Cocina sana: aprende a cuidar la temperatura

Cocina sana: aprende a cuidar la temperatura

Las formas creativas y saludables de preparar  alimentos solo se logran con destreza culinaria, ¡cualquiera puede tener una cocina sana!

Aquellos que llevan una vida vigorosa o, en su defecto, desean contar con ella, alimentar el cuerpo como se requiere, deben tener en cuenta los protocolos a seguir al momento de cocinar.

Tal consideración es importante para conservar el máximo porcentaje de los nutrientes, en cada uno de los platos, que crean salud.

Despídete de la alarma, no resulta tan complejo como parece. Sí es posible hacer disfrutar al paladar y consentir tus gustos, estando conscientes que el cuerpo será alimentado de la mejor manera: sin duda, un trabajo completo.

Cuando cocinamos y tenemos hambre, frecuentemente entramos en un proceso de desesperación, utilizamos temperatura alta para que la comida esté lista lo más rápido posible, “caliente y de inmediato».

Por esta opción, principalmente, desvía sin conocer que solo es una alternativa para calmar las ansias.

Expertos en la materia recomiendan cocinar a una temperatura óptima, capaz de mantener las propiedades de los alimentos.

 

Controla la temperatura en una cocina sana

Hasta 93 % de los nutrientes se pierde con temperaturas superiores a 90ºC, aseguran expertos en el área.
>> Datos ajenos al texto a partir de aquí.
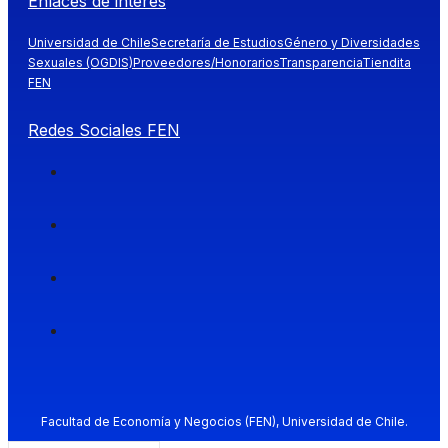
Enlaces de interés
Universidad de Chile
Secretaría de Estudios
Género y Diversidades
Sexuales (OGDIS)
Proveedores/Honorarios
Transparencia
Tiendita
FEN
Redes Sociales FEN
Facultad de Economía y Negocios (FEN), Universidad de Chile.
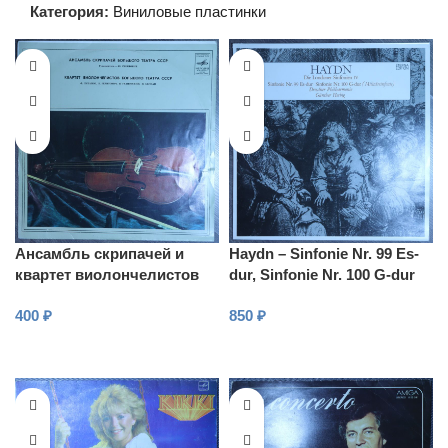
Категория:
Виниловые пластинки
Ансамбль скрипачей и
Haydn – Sinfonie Nr. 99 Es-
квартет виолончелистов
dur, Sinfonie Nr. 100 G-dur
Большого театра СССР
400
₽
850
₽
В КОРЗИНУ
В КОРЗИНУ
Frente a este escenario, llega a ser idóneo cocinar a baja temperatura: sobresale como la manera correcta para potenciar sabores, textura, y gozar aportes nutritivos de los platos.

Para conseguir vapor tenemos que superar los 100°C a nivel del mar y haciéndolo de tal forma perdemos nutrientes. El microondas también es una opción porque cocina en muy poco tiempo y llega a puntos de cocción de entre 200°C a 400°C, aunque destruye por completo las vitaminas y minerales, transforma la estructura de la proteína.

Cabe subrayar que cualquier opción en la que no se coloque el alimento en agua tendrá mayor pérdidas de nutrientes. En este sentido, salen a flote los salteados y el horneado.

Por ejemplo: de cocinar al vapor el brócoli —o cualquier hortaliza— no afecta a la vitamina C, pero perderemos gran parte de los nutrientes si lo cocemos con agua.

A tal grado, queda en evidencia que la mayoría de los alimentos pierden cierta cantidad de nutrientes al ser sometidos a la cocción.

Entonces, ¿por qué no prestarle atención a ese detalle y disfrutar, haciendo valer los beneficios de los alimentos para vivir con una cocina sana? Presta atención y tómalo en cuenta antes de preparar la próxima comida.